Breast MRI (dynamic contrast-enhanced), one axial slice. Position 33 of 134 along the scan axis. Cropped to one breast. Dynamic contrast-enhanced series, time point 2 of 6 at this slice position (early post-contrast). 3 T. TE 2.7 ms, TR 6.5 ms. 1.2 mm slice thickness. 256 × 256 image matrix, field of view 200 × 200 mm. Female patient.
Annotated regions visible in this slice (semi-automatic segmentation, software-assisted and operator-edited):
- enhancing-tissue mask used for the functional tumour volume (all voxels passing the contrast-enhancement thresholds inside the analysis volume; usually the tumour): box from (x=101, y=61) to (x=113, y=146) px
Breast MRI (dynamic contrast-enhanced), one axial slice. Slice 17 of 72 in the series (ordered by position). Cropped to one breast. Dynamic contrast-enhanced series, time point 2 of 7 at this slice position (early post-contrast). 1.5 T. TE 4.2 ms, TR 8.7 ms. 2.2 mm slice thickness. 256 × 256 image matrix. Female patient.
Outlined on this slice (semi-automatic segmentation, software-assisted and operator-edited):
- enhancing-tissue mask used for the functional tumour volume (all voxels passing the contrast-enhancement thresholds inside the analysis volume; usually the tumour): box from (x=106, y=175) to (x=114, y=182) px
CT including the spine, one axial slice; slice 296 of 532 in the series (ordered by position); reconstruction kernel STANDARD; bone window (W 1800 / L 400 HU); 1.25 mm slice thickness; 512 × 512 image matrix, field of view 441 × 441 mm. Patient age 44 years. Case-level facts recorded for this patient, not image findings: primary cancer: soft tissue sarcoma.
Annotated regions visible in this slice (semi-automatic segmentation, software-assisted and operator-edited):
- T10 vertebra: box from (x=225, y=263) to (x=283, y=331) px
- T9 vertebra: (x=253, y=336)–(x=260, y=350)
════════════════
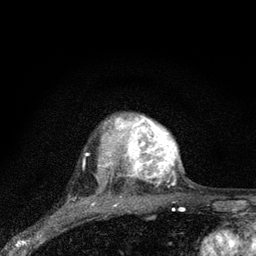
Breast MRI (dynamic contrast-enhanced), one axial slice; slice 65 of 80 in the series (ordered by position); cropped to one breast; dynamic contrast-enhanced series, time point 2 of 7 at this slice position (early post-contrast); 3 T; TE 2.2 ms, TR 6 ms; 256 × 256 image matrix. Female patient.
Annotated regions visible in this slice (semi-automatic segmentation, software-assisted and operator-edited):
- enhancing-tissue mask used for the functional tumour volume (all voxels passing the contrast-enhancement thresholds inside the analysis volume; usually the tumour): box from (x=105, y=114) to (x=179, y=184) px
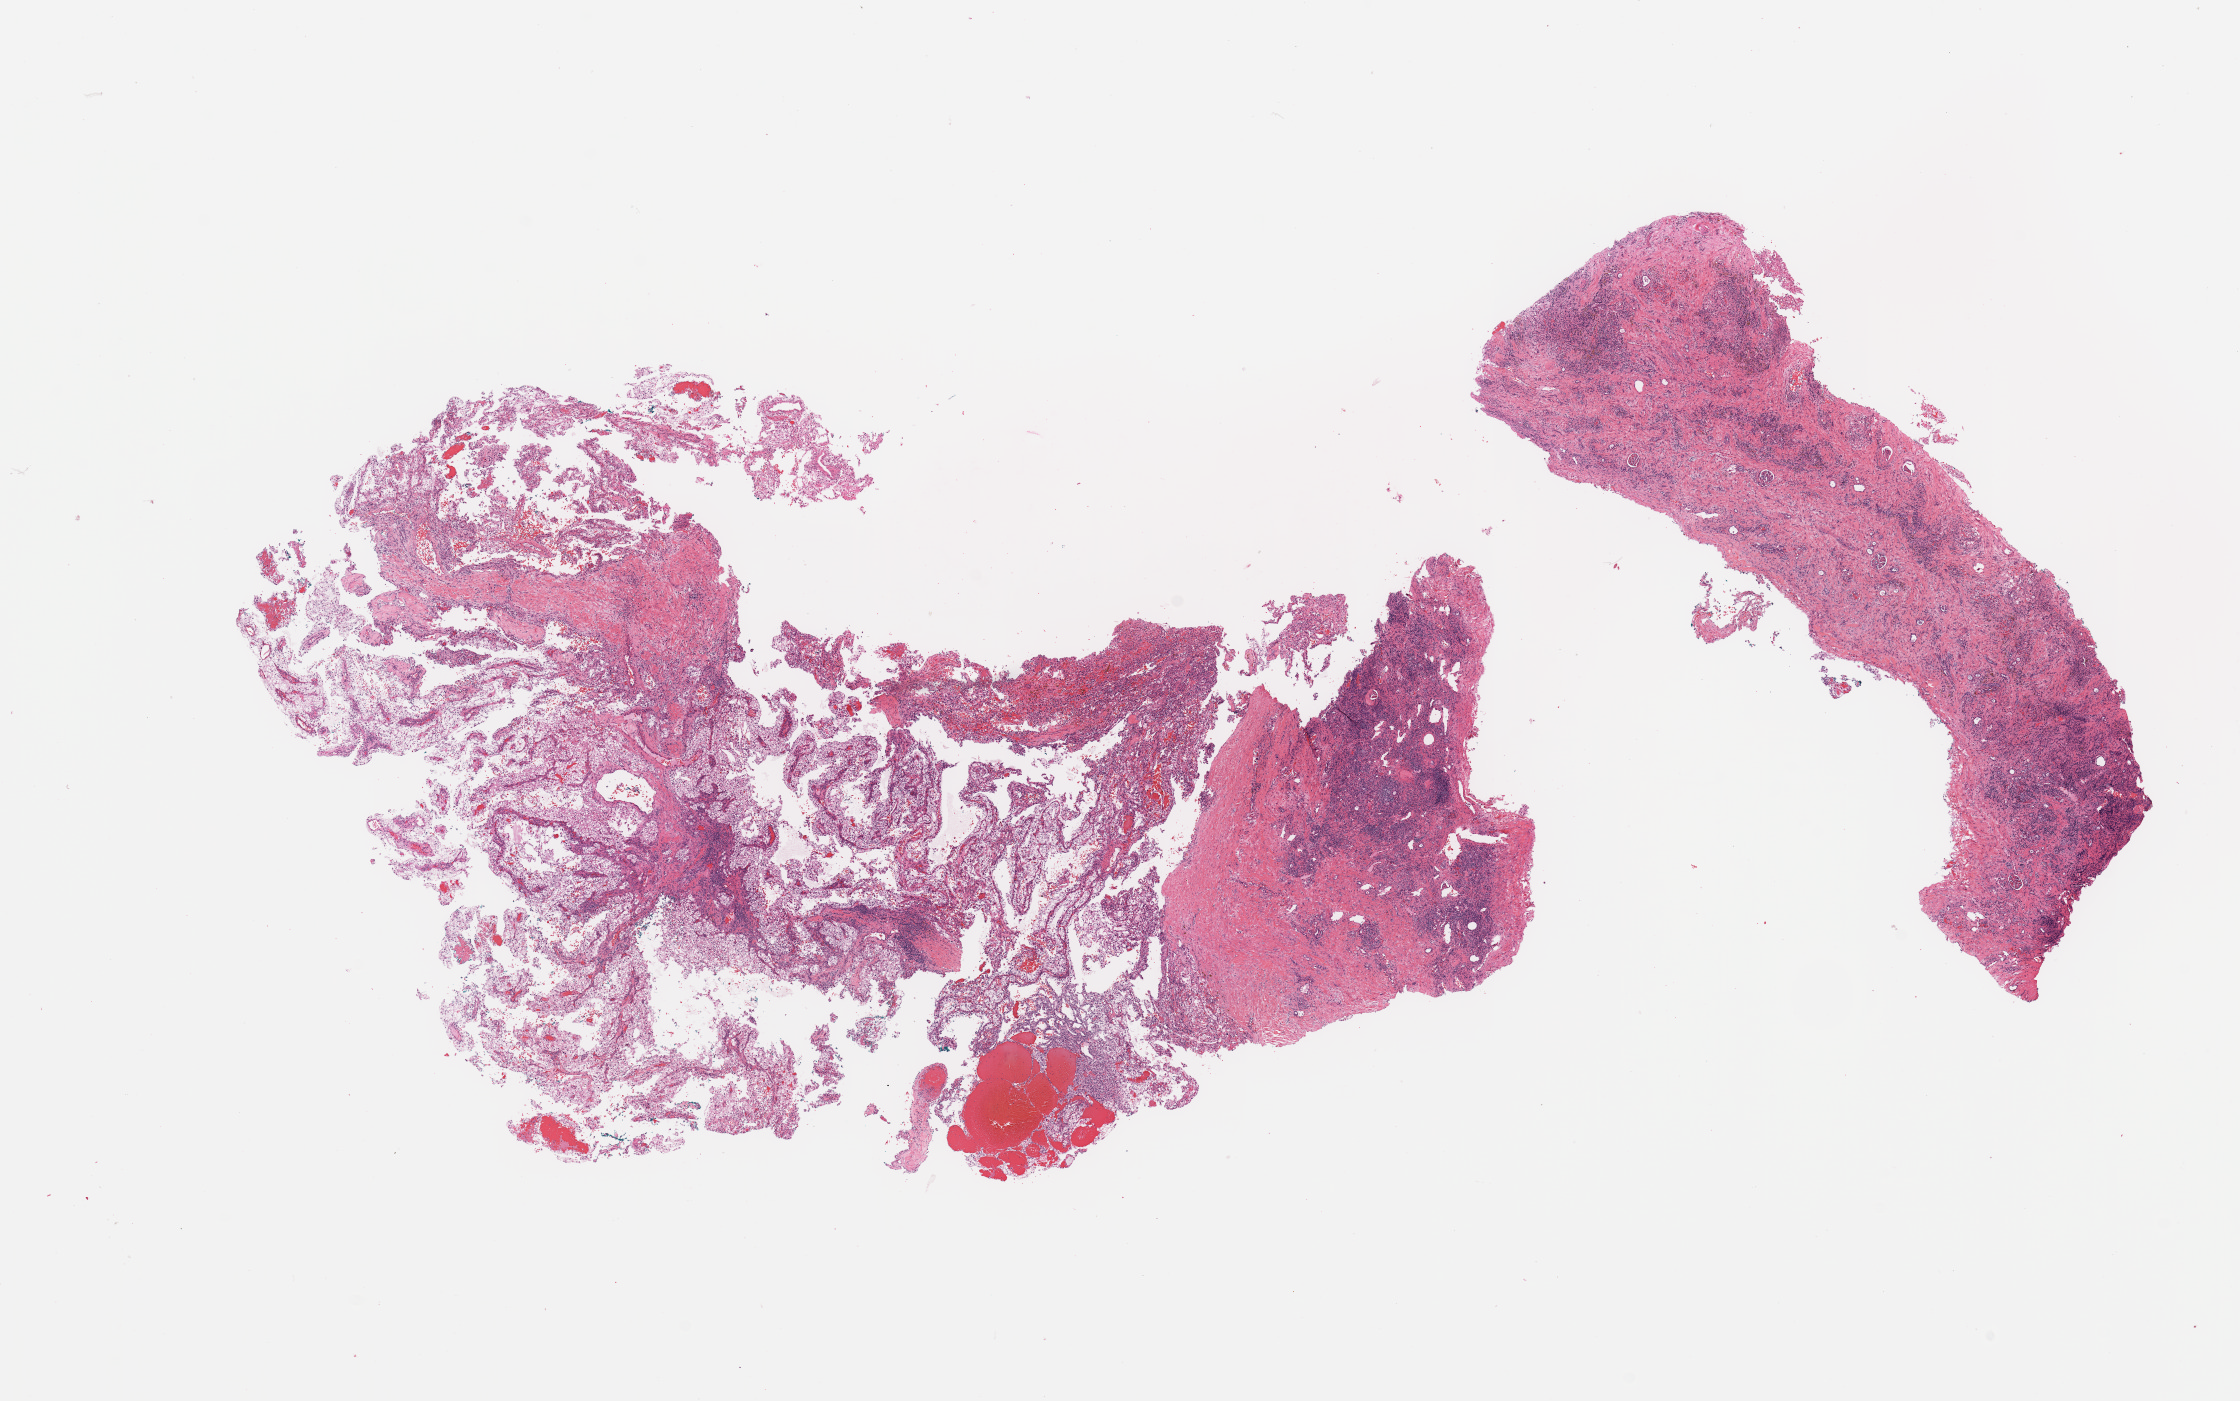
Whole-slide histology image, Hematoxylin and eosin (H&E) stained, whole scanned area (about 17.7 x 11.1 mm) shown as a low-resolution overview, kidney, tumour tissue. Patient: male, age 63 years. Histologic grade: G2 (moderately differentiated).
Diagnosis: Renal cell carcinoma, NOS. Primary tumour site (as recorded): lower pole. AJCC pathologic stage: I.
════════════════
__Task brief__
Copy word for word the stretch of entries above from the line that has "mm. Female patient." through the line that has "(x=113, y=146) px", both ends included, and nothing outside it.

__Answer box__
Breast MRI (dynamic contrast-enhanced), one axial slice. Position 33 of 134 along the scan axis. Cropped to one breast. Dynamic contrast-enhanced series, time point 2 of 6 at this slice position (early post-contrast). 3 T. TE 2.7 ms, TR 6.5 ms. 1.2 mm slice thickness. 256 × 256 image matrix, field of view 200 × 200 mm. Female patient.
Annotated regions visible in this slice (semi-automatic segmentation, software-assisted and operator-edited):
- enhancing-tissue mask used for the functional tumour volume (all voxels passing the contrast-enhancement thresholds inside the analysis volume; usually the tumour): box from (x=101, y=61) to (x=113, y=146) px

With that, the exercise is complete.